*Assignment:* Edit the material below so that every "vänmedlem" becomes "stödmedlem" and nothing else changes. Leave the pictures out of your answer.

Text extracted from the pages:
====================

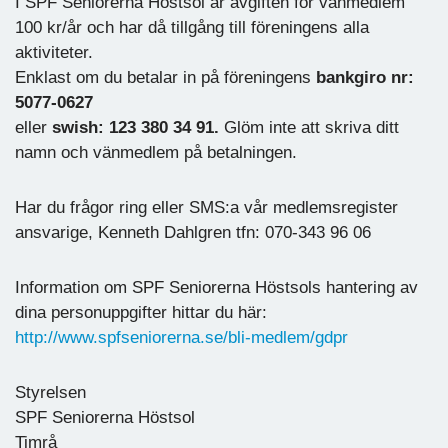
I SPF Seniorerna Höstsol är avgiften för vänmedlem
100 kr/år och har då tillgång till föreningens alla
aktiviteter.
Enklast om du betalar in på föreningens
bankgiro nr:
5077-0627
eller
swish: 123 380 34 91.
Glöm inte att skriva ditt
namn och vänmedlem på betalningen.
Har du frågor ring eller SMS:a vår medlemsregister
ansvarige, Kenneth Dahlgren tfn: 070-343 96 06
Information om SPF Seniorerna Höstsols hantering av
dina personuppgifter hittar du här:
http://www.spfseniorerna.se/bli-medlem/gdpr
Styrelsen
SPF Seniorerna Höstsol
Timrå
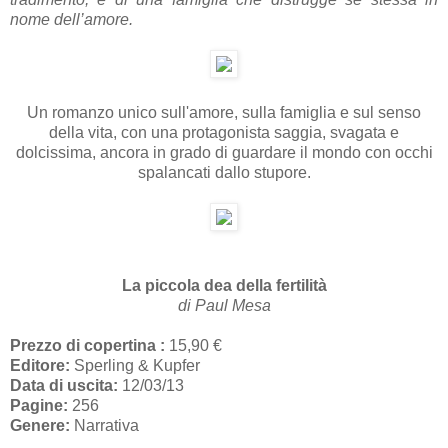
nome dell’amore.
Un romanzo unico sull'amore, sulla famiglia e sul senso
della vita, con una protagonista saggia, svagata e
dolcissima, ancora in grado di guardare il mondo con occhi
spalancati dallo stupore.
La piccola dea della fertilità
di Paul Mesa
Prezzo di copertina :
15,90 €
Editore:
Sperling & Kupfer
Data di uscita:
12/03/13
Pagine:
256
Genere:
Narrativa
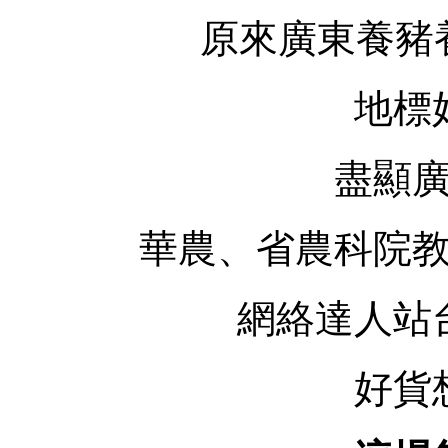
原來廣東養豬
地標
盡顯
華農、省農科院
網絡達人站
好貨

====================

*Exercise solution:*
I SPF Seniorerna Höstsol är avgiften för stödmedlem
100 kr/år och har då tillgång till föreningens alla
aktiviteter.
Enklast om du betalar in på föreningens
bankgiro nr:
5077-0627
eller
swish: 123 380 34 91.
Glöm inte att skriva ditt
namn och stödmedlem på betalningen.
Har du frågor ring eller SMS:a vår medlemsregister
ansvarige, Kenneth Dahlgren tfn: 070-343 96 06
Information om SPF Seniorerna Höstsols hantering av
dina personuppgifter hittar du här:
http://www.spfseniorerna.se/bli-medlem/gdpr
Styrelsen
SPF Seniorerna Höstsol
Timrå
nome dell’amore.
Un romanzo unico sull'amore, sulla famiglia e sul senso
della vita, con una protagonista saggia, svagata e
dolcissima, ancora in grado di guardare il mondo con occhi
spalancati dallo stupore.
La piccola dea della fertilità
di Paul Mesa
Prezzo di copertina :
15,90 €
Editore:
Sperling & Kupfer
Data di uscita:
12/03/13
Pagine:
256
Genere:
Narrativa
原來廣東養豬
地標
盡顯
華農、省農科院
網絡達人站
好貨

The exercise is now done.